So my first foray into professional photography commissions is done and dusted and an interesting experience it was too. As I pointed out in the previous article, the task was not too difficult; produce images in 3 cinemas belonging to a nationwide chain for use on their website. However, the differences between capturing images that are defined by yourself and those defined by a paying client became very apparent right from the start.
On my first contact with my employer, the owner of the photographic agency that was responsible for the completing the commission, I received a brief on the job and particularly the timetable I had to work to. It was important that I delivered the images in good time to allow them to be reviewed and if necessary a re-visit made to fill gaps. I was sent a more comprehensive brief via email, which detailed the areas within each cinema that were to be photographed (not the same for each) and what should and should not be included in the images. For example posters for current films should not be shown prominently as this instantly dates the image. Similarly the areas should be tidy, with cleaner’s signs or crowd barriers removed to give an uncluttered appearance. (I still managed to miss this on a couple of occasions when time was pressing).

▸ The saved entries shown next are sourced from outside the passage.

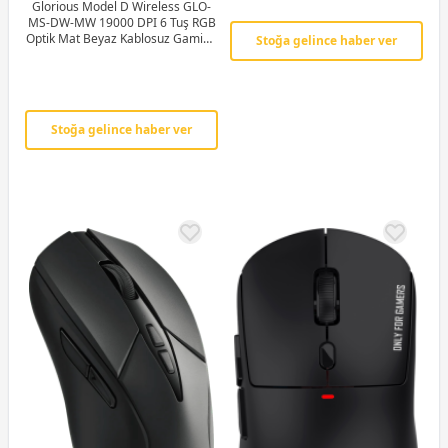
Glorious Model D Wireless GLO-
MS-DW-MW 19000 DPI 6 Tuş RGB
Optik Mat Beyaz Kablosuz Gaming
Stoğa gelince haber ver
(Oyuncu) Mouse
Stoğa gelince haber ver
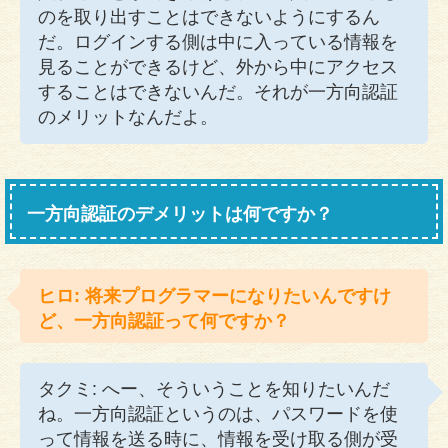
のを取り出すことはできないようにするん
だ。ログインする側は中に入っている情報を
見ることができるけど、外から中にアクセス
することはできないんだ。それが一方向認証
のメリットなんだよ。
一方向認証のデメリットは何ですか？
ヒロ: 将来プログラマーになりたいんですけ
ど、一方向認証って何ですか？
タクミ: へー、そういうことを知りたいんだ
ね。一方向認証というのは、パスワードを使
って情報を送る時に、情報を受け取る側が受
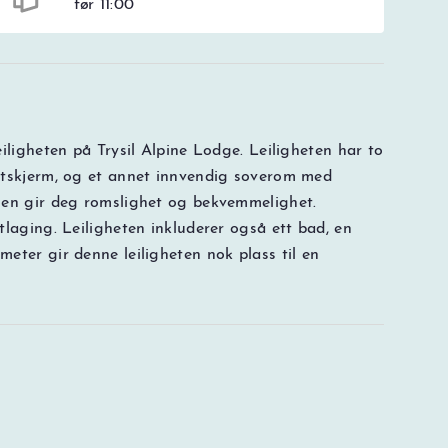
før 11:00
iligheten på Trysil Alpine Lodge. Leiligheten har to
atskjerm, og et annet innvendig soverom med
gen gir deg romslighet og bekvemmelighet.
laging. Leiligheten inkluderer også ett bad, en
eter gir denne leiligheten nok plass til en
NOK
0
Totalt
Søk pris og l
Prisspesifikasjon
i bookingen.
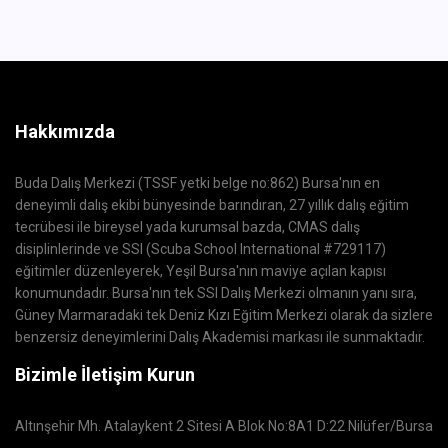
Hakkımızda
Buda Dalış Merkezi (TSSF yetki belge no:862) Bursa'nın en
deneyimli dalış ekibi bünyesinde barındıran, 27 yıllık dalış eğitim
tecrübesi ile bireysel yada kurumsal bazda, CMAS dalış
disiplinlerinde ve SSI (Scuba School International #729117)
eğitimler düzenleyerek, Yeşil Bursa'nın maviye açılan kapısı
konumundadır. Bursa'nın tek SSI Dalış Merkezi olmanın yanı sıra,
Güney Marmaradaki tek Deniz Kızı Eğitim Merkezi olarak da sizlere
benzersiz deneyimlerini Dalış Akademisi markası ile sunmaktadır.
Bizimle İletişim Kurun
Altınşehir Mh. Atalaykent 2 Sitesi A Blok No:8A1 D:22 Nilüfer/Bursa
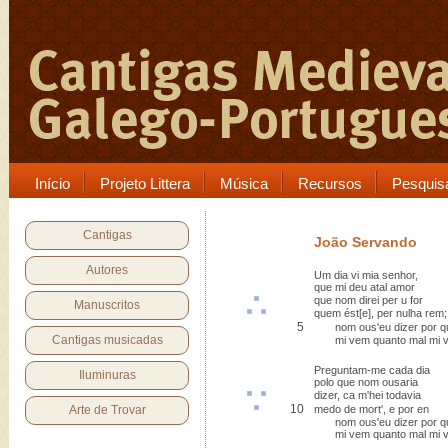
Início
Projeto Littera
Música
Recursos
Pesquis
Cantigas
João Servando
Autores
Um dia vi mia senhor,
que mi deu atal amor
que nom direi per
u
for
Manuscritos
quem
ést[e]
,
per nulha rem
;
5
nom ous'eu dizer por 
Cantigas musicadas
mi vem quanto mal mi 
Preguntam-me cada dia
Iluminuras
polo que nom ousaria
dizer,
ca
m'hei
todavia
10
Arte de Trovar
medo de mort', e
por en
nom ous'eu dizer por 
mi vem quanto mal mi 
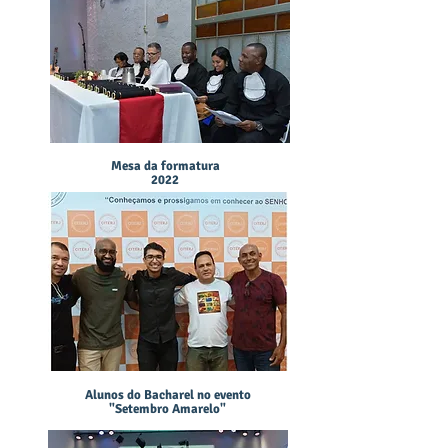
Mesa da formatura
2022
Alunos do Bacharel no evento
"Setembro Amarelo"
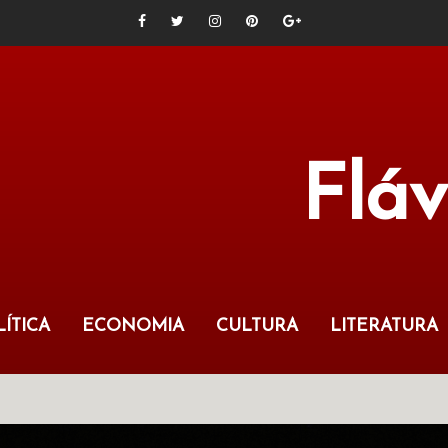
Flá
ÍTICA
ECONOMIA
CULTURA
LITERATURA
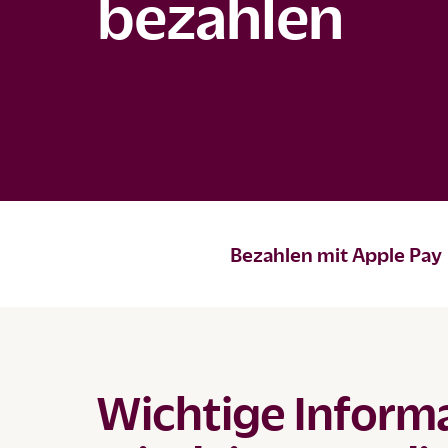
bezahlen
Bezahlen mit Apple Pay
Wichtige Inform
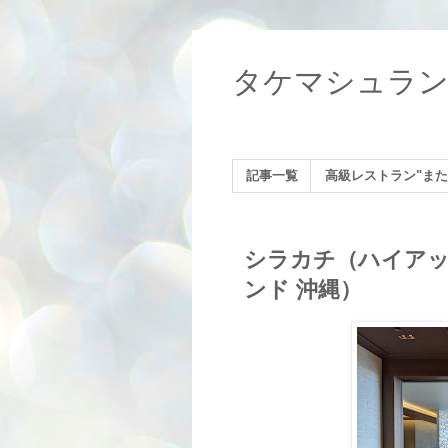
タケマシュラ
記事一覧
高級レストラン"また
シラカチ（ハイアッ
ンド 沖縄）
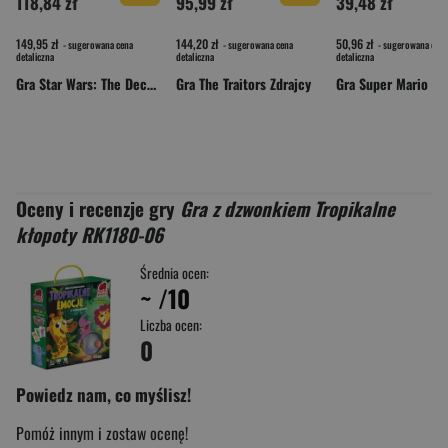
118,84 zł
95,99 zł
39,48 zł
149,95 zł
144,20 zł
50,96 zł
- sugerowana cena
- sugerowana cena
- sugerowana cena
detaliczna
detaliczna
detaliczna
Gra Star Wars: The Deckbuilding Game - Rebelia i Imperium rozszerzenie
Gra The Traitors Zdrajcy
Oceny i recenzje gry
Gra z dzwonkiem Tropikalne
kłopoty RK1180-06
Średnia ocen:
~
/10
Liczba ocen:
0
Powiedz nam, co myślisz!
Pomóż innym i zostaw ocenę!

The client didn’t want crowds in the images and if any members of the public did appear, they should not be looking at the camera or be generally recognisable – publication of images vs model release forms.
So armed with contact details for the relevant cinemas that I was to visit, I setup appointments to carry out the shoots. From the brief it was obvious I needed to be at the locations at a quiet time, which generally meant just after opening in the morning. Even so, one location was in a large shopping mall, so it was never going to be totally quiet.
The shoots were planned for 2 separate days as they were in geographically split and as any re-visits would involve quite a bit reorganisation of my schedule, I wanted to make sure I got it right first time. That started with kit prep. There is a strong temptation to take everything, just in case. However, it is worth sitting down and really thinking about what you will use. Of course you might not know exactly all aspects of the job but there were some things I could discount straight away; I was never going to need my zoom telephoto lens, mini tripod or landscape filters. Similarly as I don’t have a modern effective flashgun, my old one stayed behind as well. Essentials were, my full sized tripod, wide angle and standard zoom lenses, a couple of large capacity memory cards (32 Gb each) and a fully charged battery and back up.
Shoot one, in the large shopping mall, went surprisingly smoothly. First thing I did was to take 5 mins to walk around the place and start to get an idea what view points will work and what ones will not. The customer numbers were not too high at the time and I managed to get all the shots done in about 45 mins. It was tricky getting some images without posters for the current films creeping in and I did miss a cleaner’s “bollard” in one. Lesson here is, despite any time pressure, check the shot all over and then check it again. No flash, so the tripod was essential. Also I wanted to keep the ISO rating low-ish to maintain the image quality; all of which tended to increase exposure times. In terms of image capture, there were 2 ways to approach it; in-camera (i.e. manual settings inc white balance) or post production. Given that I always shoot RAW, I chose the later route.
Back home an efficient workflow was essential as I had 80+ images to review and select for post production editing. In the end, it took me about 2 hours to produce 18 images for consideration by the photo agency.
Shoots 2 and 3 were originally intended to be done on the same day. However one of the locations was undergoing refurbishment and so I had come back a few days later to complete it. As with most things, practise made the procedure easier and more efficient, but it was important that I didn’t get too casual. It would have been all too easy to miss something or not get the required shot.
Overall, I really enjoyed it. It was strange at first to be taking pictures under a certain degree of pressure to produce results, but it was a very good learning exercise and it most definitely took me out of my comfort zone. I hope I get the chance to do it again in the near future.